5. In afwijking van het gestelde in het vorige lid, kan voor bedrijven gevestigd aan de Brink, een vaste ontheffing worden verleend voor de periode vanaf einde venstertijd tot 13.00 uur, voor de periode vanaf 18.00 tot 22.00 uur en op vrijdag van 13.00 uur tot 18.00 uur indien het bedrijf ten minste 12 maal per jaar de locatie in het voetgangersgebied bevoorraadt.
 
Artikel 9 Ontheffing voor taxivervoer
1. Voor het berijden van het voetgangersgebied kan worden verleend aan een vaste ontheffing taxi’s voor het halen en brengen van passagiers met een bestemming of vertrekpunt in het  voetgangersgebied, voor de periode van maandag tot en met zondag vanaf van 18.00 uur – 11.00 uur;
2. Voor het berijden van het voetgangersgebied kan worden verleend een vaste ontheffing voor taxi’s voor het halen en brengen van passagiers met bestemming of vertrekpunt Brink, voor de periode van maandag tot en met zondag vanaf 7.00 uur tot 7.00 uur.
3. de ontheffing:
    a. wordt uitsluitend verleend aan taxiondernemers die vergunning hebben op grond van de Wet personenvervoer 2000 zijn ingeschreven in het landelijke taxiregister.

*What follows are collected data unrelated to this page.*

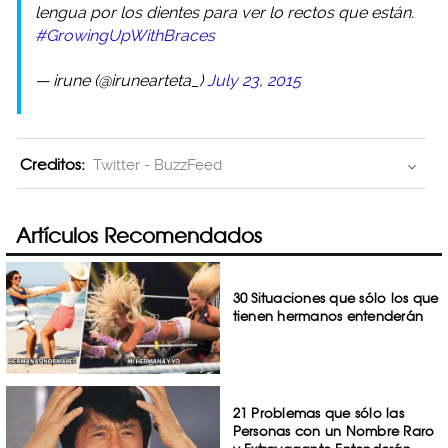
lengua por los dientes para ver lo rectos que están.
#GrowingUpWithBraces
— irune (@irunearteta_)
July 23, 2015
Creditos:
Twitter - BuzzFeed
Artículos Recomendados
30 Situaciones que sólo los que
tienen hermanos entenderán
21 Problemas que sólo las
Personas con un Nombre Raro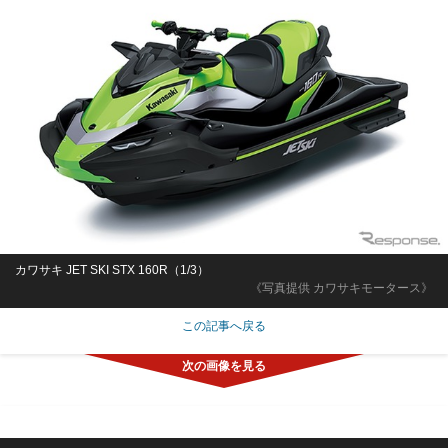
カワサキ JET SKI STX 160R（1/3）
《写真提供 カワサキモータース》
この記事へ戻る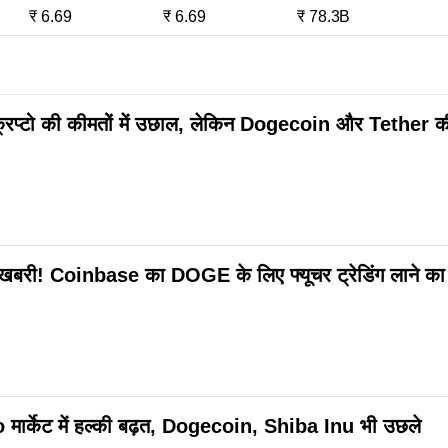
₹ 6.69
₹ 6.69
₹ 78.3B
रिप्टो की कीमतों में उछाल, लेकिन Dogecoin और Tether 
खबरी! Coinbase का DOGE के लिए फ्यूचर ट्रेडिंग लाने का 
ार्केट में हल्की बढ़त, Dogecoin, Shiba Inu भी उछले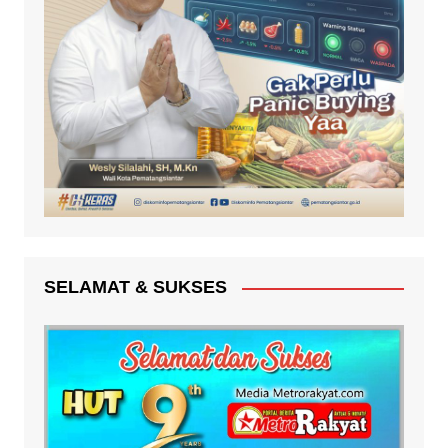
SELAMAT & SUKSES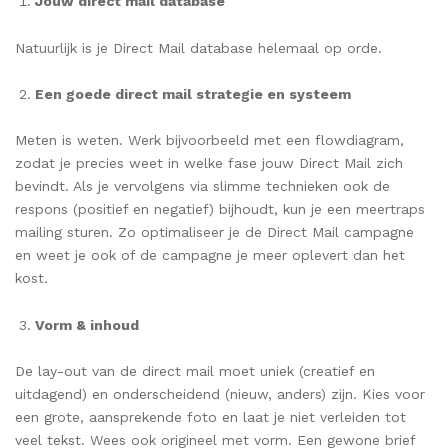
Jouw direct mail database
Natuurlijk is je Direct Mail database helemaal op orde.
Een goede direct mail strategie en systeem
Meten is weten. Werk bijvoorbeeld met een flowdiagram,
zodat je precies weet in welke fase jouw Direct Mail zich
bevindt. Als je vervolgens via slimme technieken ook de
respons (positief en negatief) bijhoudt, kun je een meertraps
mailing sturen. Zo optimaliseer je de Direct Mail campagne
en weet je ook of de campagne je meer oplevert dan het
kost.
Vorm & inhoud
De lay-out van de direct mail moet uniek (creatief en
uitdagend) en onderscheidend (nieuw, anders) zijn. Kies voor
een grote, aansprekende foto en laat je niet verleiden tot
veel tekst. Wees ook origineel met vorm. Een gewone brief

    b. de ontheffing is uitsluitend geldig voor het direct halen en brengen van passagiers in het voetgangersgebied.
    c. Er wordt geen ontheffing verleend voor parkeren, met uitzondering van standplaatsen op de Brink in de periode van 1.00 uur tot 7.00 uur;
 
Artikel 10 Ontheffing voor beroepsvervoerders en/of leveranciers
1. Voor aanvragen om ontheffing ten behoeve van de levering van producten naar of uit het voetgangersgebied geldt als uitgangspunt dat de venstertijden in principe voldoende ruimte bieden;
2. Een tijdelijke ontheffing voor het berijden van het voetgangersgebied buiten de venstertijden kan worden verleend aan beroepsvervoerders en leveranciers, voor de periode vanaf 18.00 uur tot 22.00 en op maandagmorgen vanaf einde venstertijd tot 13.00 uur.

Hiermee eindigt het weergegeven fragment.